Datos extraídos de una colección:
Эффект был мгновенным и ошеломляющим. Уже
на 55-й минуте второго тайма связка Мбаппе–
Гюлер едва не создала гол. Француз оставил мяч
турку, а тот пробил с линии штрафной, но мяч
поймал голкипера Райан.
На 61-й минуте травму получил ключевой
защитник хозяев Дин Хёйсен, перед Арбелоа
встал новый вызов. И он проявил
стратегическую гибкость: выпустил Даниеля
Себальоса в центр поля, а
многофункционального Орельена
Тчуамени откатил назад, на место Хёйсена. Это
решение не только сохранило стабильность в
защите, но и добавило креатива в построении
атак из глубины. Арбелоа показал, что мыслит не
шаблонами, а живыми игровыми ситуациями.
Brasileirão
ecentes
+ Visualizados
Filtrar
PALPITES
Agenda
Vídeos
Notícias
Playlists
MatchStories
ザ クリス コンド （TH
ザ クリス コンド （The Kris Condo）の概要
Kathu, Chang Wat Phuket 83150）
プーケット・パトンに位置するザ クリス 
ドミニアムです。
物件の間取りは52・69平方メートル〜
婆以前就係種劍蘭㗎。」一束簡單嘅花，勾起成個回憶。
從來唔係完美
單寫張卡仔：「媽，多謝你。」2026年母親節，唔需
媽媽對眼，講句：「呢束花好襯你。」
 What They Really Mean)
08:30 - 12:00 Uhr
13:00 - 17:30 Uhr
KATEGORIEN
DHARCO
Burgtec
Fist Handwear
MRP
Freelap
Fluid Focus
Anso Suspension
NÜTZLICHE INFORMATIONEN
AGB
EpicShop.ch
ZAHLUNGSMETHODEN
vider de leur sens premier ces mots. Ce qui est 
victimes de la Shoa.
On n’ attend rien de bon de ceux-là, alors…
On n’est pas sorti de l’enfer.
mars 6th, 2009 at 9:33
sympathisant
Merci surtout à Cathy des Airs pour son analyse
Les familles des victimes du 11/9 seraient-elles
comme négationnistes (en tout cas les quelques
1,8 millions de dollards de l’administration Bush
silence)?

Instrucciones de la tarea:
Extrae sin ningún cambio el tramo del material que va desde el comienzo hasta la línea que contiene "ザ クリス コンド （The Kris Condo）の概要", incluida esa línea.

Respuesta del ejercicio:
Эффект был мгновенным и ошеломляющим. Уже
на 55-й минуте второго тайма связка Мбаппе–
Гюлер едва не создала гол. Француз оставил мяч
турку, а тот пробил с линии штрафной, но мяч
поймал голкипера Райан.
На 61-й минуте травму получил ключевой
защитник хозяев Дин Хёйсен, перед Арбелоа
встал новый вызов. И он проявил
стратегическую гибкость: выпустил Даниеля
Себальоса в центр поля, а
многофункционального Орельена
Тчуамени откатил назад, на место Хёйсена. Это
решение не только сохранило стабильность в
защите, но и добавило креатива в построении
атак из глубины. Арбелоа показал, что мыслит не
шаблонами, а живыми игровыми ситуациями.
Brasileirão
ecentes
+ Visualizados
Filtrar
PALPITES
Agenda
Vídeos
Notícias
Playlists
MatchStories
ザ クリス コンド （TH
ザ クリス コンド （The Kris Condo）の概要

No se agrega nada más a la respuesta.